Es necesario decir también que los números por sí mismos no dicen demasiado, sólo hablan cuando alguien logra desenmascarar su lenguaje. En el caso de las estadísticas de la pandemia, para valorar debidamente su implicancia es necesario medir el tamaño poblacional de los países, la velocidad de reproducción del virus, la incidencia de mortalidad en relación a los contagios y un largo etcétera de ítems que poco y nada dicen sobre la capacidad inmanente de la enfermedad para trastornarnos la vida. Porque, ¿cuánto importa ubicarnos en el número 52 entre las naciones del mundo por tasa de letalidad, que, dicho sea de paso, es del 2,66%? ¿Qué importancia tiene que en la innoble medición nos superen países con sistemas de salud tan disímiles como México, Italia, Reino Unido o Suecia? ¿Acaso podemos asegurar que la capacidad de atención de los efectores argentinos sea mejor que la del resto? ¿O se tratará sólo del siempre vigente contrato con el viejo Dios argento que sigue rindiendo frutos a pesar de nuestra conspicua desobediencia?
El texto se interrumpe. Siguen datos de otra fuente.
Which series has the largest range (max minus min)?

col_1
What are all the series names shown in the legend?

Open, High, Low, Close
Hace unos días supe que dos personas, muy cercanas, se habían contagiado: una vive en Rosario, la otra en París. Ambas activaron el protocolo sanitario llamando a los teléfonos de contacto sugeridos y ambas recibieron la misma respuesta: “No podemos proceder a realizar el hisopado, el sistema está saturado. Si los síntomas son leves, permanezca en su domicilio; si se agravan, vuelva a llamar”. Afortunadamente transcurrieron la enfermedad sin complicaciones, pero, ¿cómo mensurar la angustia y el desconcierto? ¿Cómo reconocer la gravedad de los indicios, seguramente agigantados por el temor? ¿Cómo valuar la soledad de los que han muerto sin la compañía y el amor de sus familiares, amigos, de quienes los han acompañado en el recorrido de esta vida?
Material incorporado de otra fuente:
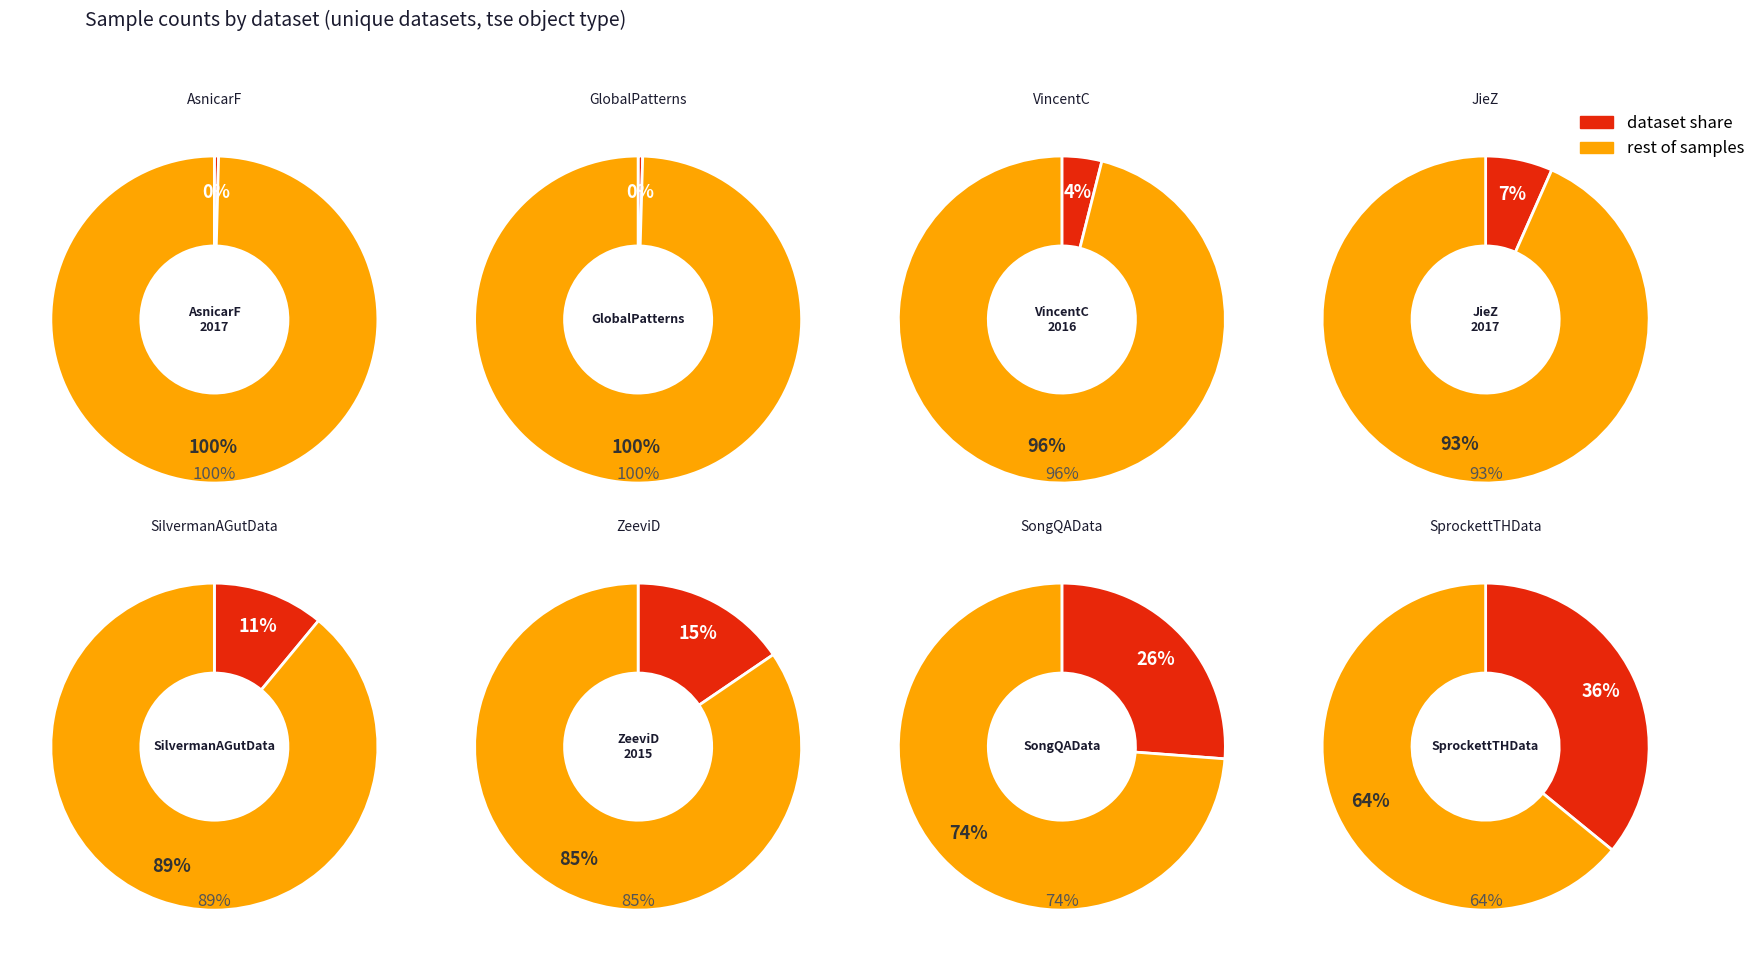

Which has a higher value, VincentC_2016 or SilvermanAGutData?

SilvermanAGutData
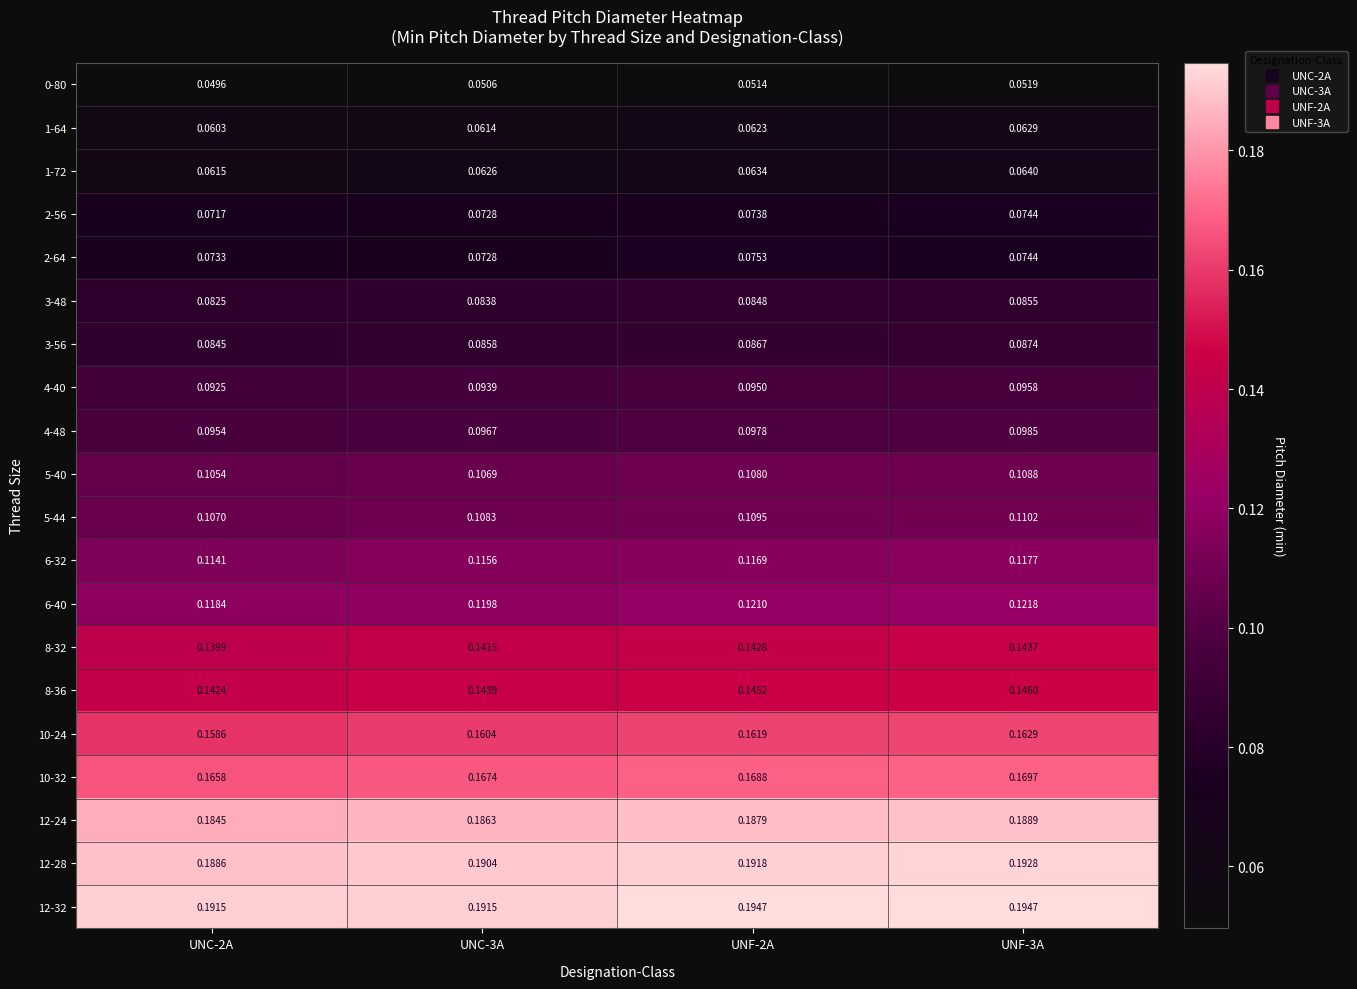

What is the greatest value displayed?

0.2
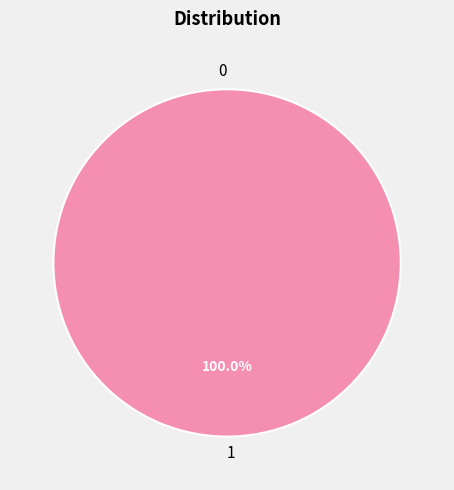

The 0 slice represents 1% of the pie. True or false?

False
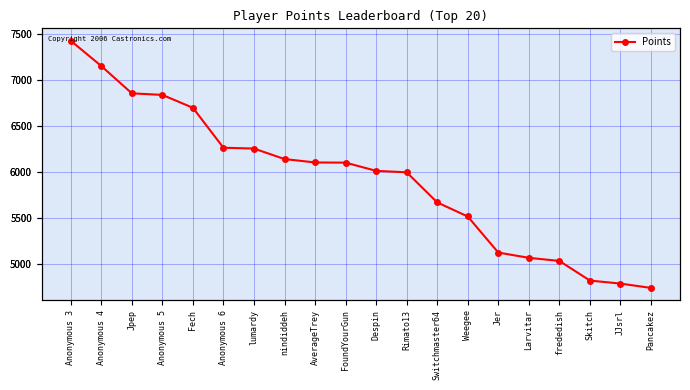

List the labels in order of value, smallest first.

Pancakez, JJsrl, Skitch, frededish, Larvitar, Jer, Weegee, Switchmaster64, Rimato13, Despin, FoundYourGun, AverageTrey, nindiddeh, lumardy, Anonymous 6, Fech, Anonymous 5, Jpep, Anonymous 4, Anonymous 3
El investigador del Conicet y asesor de Axel Kicillof, gobernador de Bueno Aires, Jorge Aliaga, cuestionando las cifras oficiales, hace unos días indicó que “en Argentina ya se deben haber contagiado de covid-19 entre 5 y 8 millones de personas a pesar de que se han confirmado por PCR o por nexo epidemiológico sólo 1 millón”. Las afirmaciones del experto se deben a la incapacidad de los testeos para mostrar la realidad. Se sabe que no hay suficientes muestras, que la carga de los hisopados no se realiza con celeridad, que incluso el programa utilizado para el procesamiento de datos no es completamente adecuado… Se sabe también que las estadísticas siempre son apenas un muestrario de la vida que se dispersa y prolifera en todas direcciones…

En relación al mismo tema, un integrante del comité de expertos que asesora al presidente Alberto Fernández, el secretario de la Sociedad Argentina de Medicina Luis Cámera, argumentó que “aún no se logra ver la complejidad del virus, hay acciones de cierto sector de la sociedad que piensa que se trata de una enfermedad banal, lo que habla de un nivel de omnipotencia peligrosa”. Y agregó: “Tengo una actitud crítica respecto de las flexibilizaciones porque la gente, cada vez que hay una flexibilización, se piensa que volvemos a enero de 2020 y no es así. La gente debe entender que hay que tener un nuevo sistema de vida. No es agradable, pero lo tenemos que hacer para no pagar con más muertes y números de casos”.

Entre errores propios y desconciertos ajenos, lo más contundente sigue siendo la larga e interminable lista de los más de 27.000 fallecidos. Sus nombres resuenan en el corazón de sus familias, amigos y colegas, que aún no pueden entender cómo una enfermedad salida de la nada terminó con la vida de un ser querido… Y al igual que todos, se preguntan cual Teseo inmerso en el Laberinto, cuánto tiempo falta para agotar al Minotauro, que amenaza con su ojo incólume a la humanidad desorientada.